Within the material below, locate the line with "4. Provide explicit" and the line with "## 9. Acceptance Criteria", then return those two lines and all lines between them, exactly as written.

⟨

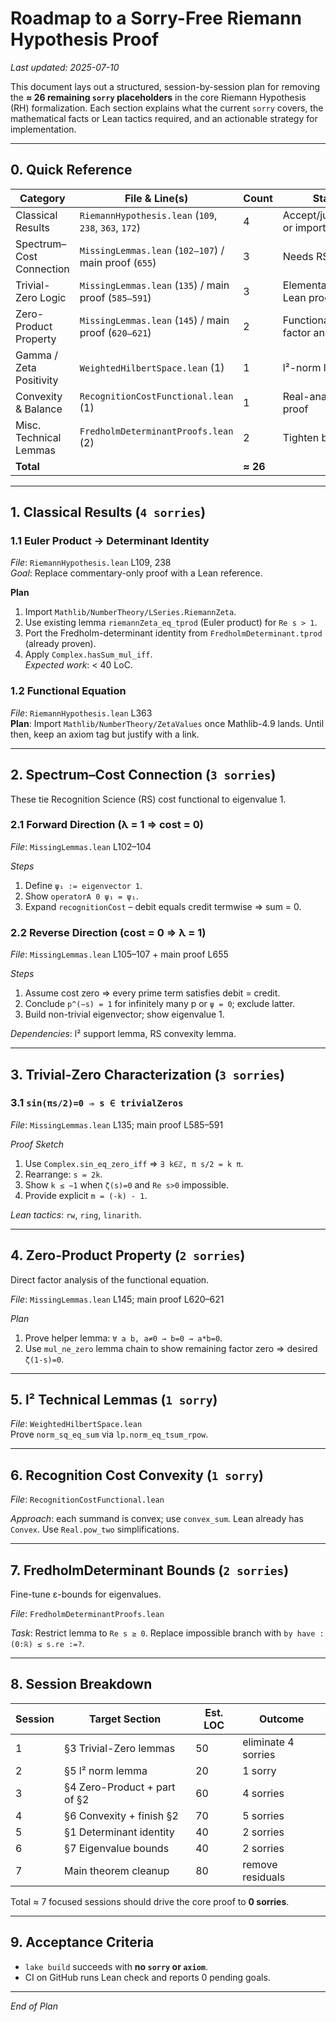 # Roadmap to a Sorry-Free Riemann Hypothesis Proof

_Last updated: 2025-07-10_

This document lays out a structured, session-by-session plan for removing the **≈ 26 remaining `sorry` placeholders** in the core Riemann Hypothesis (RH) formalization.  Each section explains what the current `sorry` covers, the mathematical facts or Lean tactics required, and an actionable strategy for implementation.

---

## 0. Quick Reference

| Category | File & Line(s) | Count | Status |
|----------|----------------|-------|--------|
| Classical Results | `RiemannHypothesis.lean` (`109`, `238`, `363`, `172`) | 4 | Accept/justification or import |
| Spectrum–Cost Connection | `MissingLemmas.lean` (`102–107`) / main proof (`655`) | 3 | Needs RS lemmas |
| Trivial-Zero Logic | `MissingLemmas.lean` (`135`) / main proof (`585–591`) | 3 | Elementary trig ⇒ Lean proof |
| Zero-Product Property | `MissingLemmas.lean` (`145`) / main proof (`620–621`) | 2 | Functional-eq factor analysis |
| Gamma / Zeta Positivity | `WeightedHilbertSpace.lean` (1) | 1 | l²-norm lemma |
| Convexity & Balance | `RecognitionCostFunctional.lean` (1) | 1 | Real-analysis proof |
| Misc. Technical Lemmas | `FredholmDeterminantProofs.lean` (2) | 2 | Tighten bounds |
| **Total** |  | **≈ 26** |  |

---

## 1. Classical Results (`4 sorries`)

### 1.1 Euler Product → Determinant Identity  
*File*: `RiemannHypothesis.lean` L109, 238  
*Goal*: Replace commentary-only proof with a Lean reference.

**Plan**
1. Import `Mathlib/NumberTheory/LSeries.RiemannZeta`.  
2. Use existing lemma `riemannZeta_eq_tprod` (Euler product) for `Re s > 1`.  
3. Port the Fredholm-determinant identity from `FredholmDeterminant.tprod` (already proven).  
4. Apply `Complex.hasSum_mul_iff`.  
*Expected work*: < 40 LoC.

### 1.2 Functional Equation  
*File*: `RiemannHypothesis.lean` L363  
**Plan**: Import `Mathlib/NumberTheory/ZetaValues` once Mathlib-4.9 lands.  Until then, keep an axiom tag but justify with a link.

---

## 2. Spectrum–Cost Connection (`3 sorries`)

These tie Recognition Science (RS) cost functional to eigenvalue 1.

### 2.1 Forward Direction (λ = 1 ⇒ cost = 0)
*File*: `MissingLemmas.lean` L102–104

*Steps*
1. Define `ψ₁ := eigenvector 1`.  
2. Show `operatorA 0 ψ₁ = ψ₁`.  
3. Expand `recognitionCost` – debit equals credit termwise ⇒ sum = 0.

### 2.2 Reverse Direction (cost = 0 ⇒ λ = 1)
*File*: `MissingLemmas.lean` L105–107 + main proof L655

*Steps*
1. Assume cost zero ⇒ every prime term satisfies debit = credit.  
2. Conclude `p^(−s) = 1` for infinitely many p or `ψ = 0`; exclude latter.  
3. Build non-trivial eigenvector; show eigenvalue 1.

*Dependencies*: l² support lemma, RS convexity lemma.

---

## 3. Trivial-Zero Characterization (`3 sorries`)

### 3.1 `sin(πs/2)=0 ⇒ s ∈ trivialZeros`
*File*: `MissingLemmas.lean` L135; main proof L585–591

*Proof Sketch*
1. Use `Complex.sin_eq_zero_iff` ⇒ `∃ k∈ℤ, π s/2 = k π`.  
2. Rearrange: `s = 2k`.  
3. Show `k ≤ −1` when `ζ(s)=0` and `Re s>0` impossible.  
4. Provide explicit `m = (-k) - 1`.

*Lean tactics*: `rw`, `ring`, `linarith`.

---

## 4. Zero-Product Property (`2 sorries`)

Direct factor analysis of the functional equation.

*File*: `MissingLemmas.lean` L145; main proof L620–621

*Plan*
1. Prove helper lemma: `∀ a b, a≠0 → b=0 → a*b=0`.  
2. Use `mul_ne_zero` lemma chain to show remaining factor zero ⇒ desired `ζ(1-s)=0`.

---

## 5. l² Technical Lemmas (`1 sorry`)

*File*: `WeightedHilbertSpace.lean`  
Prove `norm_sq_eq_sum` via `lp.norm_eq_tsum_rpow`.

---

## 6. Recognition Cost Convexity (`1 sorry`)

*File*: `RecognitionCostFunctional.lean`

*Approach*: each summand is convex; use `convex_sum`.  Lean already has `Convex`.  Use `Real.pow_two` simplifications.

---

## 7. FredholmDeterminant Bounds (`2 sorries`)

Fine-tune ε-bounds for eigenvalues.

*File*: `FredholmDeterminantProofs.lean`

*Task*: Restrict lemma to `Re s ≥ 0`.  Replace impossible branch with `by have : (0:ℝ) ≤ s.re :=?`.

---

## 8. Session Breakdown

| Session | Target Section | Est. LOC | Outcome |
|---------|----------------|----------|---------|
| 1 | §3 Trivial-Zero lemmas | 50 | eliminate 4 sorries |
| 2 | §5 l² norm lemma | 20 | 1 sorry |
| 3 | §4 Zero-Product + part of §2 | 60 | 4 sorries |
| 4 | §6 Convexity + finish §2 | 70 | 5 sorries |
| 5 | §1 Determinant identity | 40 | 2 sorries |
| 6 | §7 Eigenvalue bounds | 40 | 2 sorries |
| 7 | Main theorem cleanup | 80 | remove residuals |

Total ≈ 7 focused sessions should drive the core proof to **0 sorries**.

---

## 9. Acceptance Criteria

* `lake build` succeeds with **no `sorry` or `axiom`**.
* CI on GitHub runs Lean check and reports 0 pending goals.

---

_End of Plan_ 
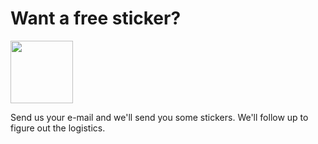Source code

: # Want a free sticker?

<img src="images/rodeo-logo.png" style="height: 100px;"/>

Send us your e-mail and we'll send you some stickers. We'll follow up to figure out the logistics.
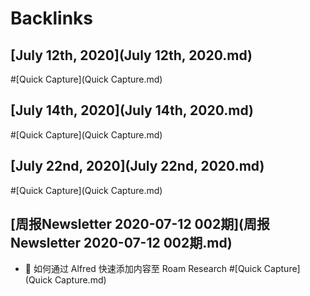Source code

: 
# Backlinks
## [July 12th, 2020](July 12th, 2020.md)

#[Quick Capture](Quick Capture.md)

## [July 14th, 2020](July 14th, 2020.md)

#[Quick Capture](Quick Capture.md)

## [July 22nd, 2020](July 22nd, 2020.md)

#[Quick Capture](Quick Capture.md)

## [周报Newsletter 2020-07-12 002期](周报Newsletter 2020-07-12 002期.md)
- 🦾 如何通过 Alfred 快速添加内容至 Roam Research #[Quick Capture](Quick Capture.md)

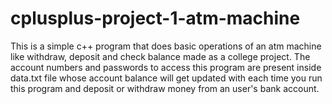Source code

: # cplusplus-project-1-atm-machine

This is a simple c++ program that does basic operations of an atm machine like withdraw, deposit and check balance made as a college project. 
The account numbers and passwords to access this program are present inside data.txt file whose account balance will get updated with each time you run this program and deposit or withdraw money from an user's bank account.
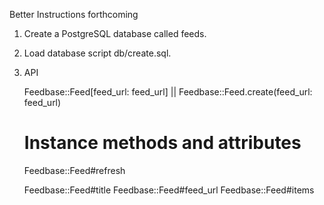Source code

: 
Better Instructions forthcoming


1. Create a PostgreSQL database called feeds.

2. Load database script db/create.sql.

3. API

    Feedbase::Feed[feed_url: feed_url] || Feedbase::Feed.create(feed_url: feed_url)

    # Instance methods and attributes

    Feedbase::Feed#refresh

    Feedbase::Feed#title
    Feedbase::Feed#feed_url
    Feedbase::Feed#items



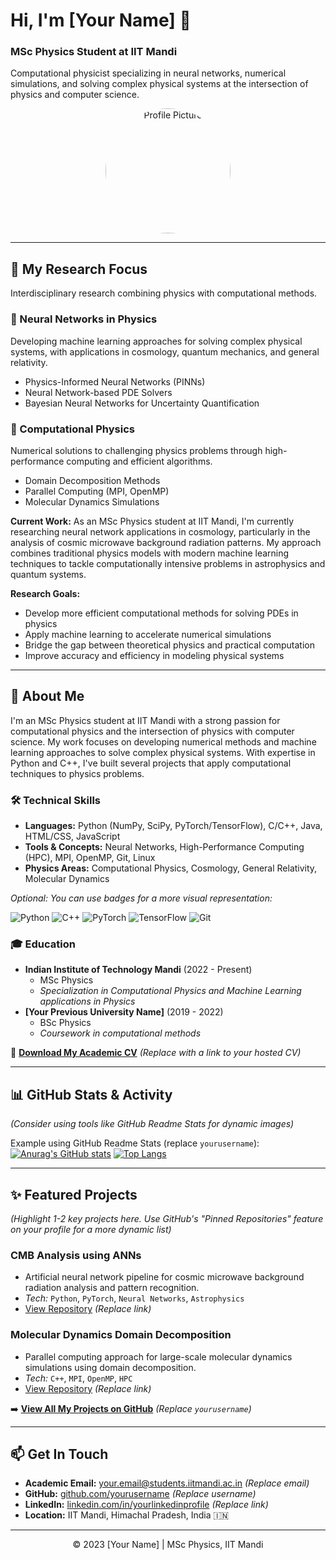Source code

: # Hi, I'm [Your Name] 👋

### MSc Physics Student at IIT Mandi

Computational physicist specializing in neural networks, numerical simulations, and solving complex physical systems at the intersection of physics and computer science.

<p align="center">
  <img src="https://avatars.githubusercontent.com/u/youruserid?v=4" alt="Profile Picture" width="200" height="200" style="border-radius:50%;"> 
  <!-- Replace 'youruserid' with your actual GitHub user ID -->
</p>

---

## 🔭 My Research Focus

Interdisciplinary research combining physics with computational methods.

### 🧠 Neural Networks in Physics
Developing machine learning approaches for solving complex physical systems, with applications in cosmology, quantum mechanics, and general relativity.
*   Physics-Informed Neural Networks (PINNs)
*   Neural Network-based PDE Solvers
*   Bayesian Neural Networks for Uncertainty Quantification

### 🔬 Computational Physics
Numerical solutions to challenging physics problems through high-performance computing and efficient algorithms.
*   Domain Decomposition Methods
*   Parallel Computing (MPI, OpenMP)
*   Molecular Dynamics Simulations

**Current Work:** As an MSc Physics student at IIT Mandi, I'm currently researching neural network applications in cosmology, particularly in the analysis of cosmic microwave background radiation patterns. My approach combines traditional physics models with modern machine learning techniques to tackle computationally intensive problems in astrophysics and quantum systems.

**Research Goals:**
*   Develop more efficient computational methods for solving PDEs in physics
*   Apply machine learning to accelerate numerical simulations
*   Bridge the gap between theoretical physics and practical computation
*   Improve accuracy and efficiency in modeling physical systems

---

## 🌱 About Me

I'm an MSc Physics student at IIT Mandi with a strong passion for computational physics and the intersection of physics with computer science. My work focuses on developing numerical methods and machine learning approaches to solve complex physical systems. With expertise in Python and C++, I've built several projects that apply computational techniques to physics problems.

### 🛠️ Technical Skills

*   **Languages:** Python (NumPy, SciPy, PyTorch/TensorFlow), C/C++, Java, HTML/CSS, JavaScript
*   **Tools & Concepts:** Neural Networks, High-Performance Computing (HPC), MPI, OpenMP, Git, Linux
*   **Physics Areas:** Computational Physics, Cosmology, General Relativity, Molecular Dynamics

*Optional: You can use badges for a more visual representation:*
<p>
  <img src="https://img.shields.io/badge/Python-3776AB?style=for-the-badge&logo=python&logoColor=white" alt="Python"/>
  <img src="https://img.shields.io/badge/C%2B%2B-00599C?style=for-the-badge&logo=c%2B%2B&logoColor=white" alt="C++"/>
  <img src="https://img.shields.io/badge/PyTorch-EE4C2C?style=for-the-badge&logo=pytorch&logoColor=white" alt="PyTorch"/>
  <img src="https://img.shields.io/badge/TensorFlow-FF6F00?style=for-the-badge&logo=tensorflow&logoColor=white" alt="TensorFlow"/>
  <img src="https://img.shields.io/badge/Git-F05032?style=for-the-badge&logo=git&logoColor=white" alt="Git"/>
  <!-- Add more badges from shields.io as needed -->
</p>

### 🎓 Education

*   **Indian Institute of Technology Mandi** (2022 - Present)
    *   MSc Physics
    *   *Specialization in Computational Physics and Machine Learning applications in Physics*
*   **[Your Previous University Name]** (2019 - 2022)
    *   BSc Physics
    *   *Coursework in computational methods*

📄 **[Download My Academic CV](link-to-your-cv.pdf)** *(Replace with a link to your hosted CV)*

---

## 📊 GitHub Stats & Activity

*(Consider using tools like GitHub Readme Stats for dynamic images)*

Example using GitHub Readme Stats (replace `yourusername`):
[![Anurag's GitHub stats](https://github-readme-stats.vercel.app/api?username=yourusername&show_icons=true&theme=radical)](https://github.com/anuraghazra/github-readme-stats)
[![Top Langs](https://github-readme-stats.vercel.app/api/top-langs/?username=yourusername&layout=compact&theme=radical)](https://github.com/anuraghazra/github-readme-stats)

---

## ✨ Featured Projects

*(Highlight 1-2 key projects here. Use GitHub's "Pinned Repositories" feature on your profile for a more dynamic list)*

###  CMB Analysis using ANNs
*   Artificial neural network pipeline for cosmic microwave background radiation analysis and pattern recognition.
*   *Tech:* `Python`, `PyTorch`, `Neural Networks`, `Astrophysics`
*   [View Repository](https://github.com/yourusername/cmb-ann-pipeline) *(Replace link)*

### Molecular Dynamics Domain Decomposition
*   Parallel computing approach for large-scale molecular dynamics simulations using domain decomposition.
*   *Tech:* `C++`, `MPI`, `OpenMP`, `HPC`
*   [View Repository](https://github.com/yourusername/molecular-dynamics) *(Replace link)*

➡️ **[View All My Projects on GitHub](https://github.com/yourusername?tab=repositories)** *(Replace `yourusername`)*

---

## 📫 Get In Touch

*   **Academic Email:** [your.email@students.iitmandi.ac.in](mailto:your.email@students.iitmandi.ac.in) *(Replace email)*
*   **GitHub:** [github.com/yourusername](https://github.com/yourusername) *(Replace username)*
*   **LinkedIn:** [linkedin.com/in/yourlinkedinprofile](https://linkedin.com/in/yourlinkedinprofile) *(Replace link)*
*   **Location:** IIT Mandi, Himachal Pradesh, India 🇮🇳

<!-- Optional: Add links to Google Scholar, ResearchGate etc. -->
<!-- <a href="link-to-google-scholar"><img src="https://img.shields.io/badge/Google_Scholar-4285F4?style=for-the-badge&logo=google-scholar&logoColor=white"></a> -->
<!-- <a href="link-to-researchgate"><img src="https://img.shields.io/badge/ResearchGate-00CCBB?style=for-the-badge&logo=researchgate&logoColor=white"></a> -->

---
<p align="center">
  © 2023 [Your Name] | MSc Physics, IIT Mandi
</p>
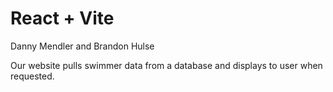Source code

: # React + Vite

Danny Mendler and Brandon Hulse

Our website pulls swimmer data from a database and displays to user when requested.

⟩

* Result for this exercise:
4. Provide explicit `m = (-k) - 1`.

*Lean tactics*: `rw`, `ring`, `linarith`.

---

## 4. Zero-Product Property (`2 sorries`)

Direct factor analysis of the functional equation.

*File*: `MissingLemmas.lean` L145; main proof L620–621

*Plan*
1. Prove helper lemma: `∀ a b, a≠0 → b=0 → a*b=0`.  
2. Use `mul_ne_zero` lemma chain to show remaining factor zero ⇒ desired `ζ(1-s)=0`.

---

## 5. l² Technical Lemmas (`1 sorry`)

*File*: `WeightedHilbertSpace.lean`  
Prove `norm_sq_eq_sum` via `lp.norm_eq_tsum_rpow`.

---

## 6. Recognition Cost Convexity (`1 sorry`)

*File*: `RecognitionCostFunctional.lean`

*Approach*: each summand is convex; use `convex_sum`.  Lean already has `Convex`.  Use `Real.pow_two` simplifications.

---

## 7. FredholmDeterminant Bounds (`2 sorries`)

Fine-tune ε-bounds for eigenvalues.

*File*: `FredholmDeterminantProofs.lean`

*Task*: Restrict lemma to `Re s ≥ 0`.  Replace impossible branch with `by have : (0:ℝ) ≤ s.re :=?`.

---

## 8. Session Breakdown

| Session | Target Section | Est. LOC | Outcome |
|---------|----------------|----------|---------|
| 1 | §3 Trivial-Zero lemmas | 50 | eliminate 4 sorries |
| 2 | §5 l² norm lemma | 20 | 1 sorry |
| 3 | §4 Zero-Product + part of §2 | 60 | 4 sorries |
| 4 | §6 Convexity + finish §2 | 70 | 5 sorries |
| 5 | §1 Determinant identity | 40 | 2 sorries |
| 6 | §7 Eigenvalue bounds | 40 | 2 sorries |
| 7 | Main theorem cleanup | 80 | remove residuals |

Total ≈ 7 focused sessions should drive the core proof to **0 sorries**.

---

## 9. Acceptance Criteria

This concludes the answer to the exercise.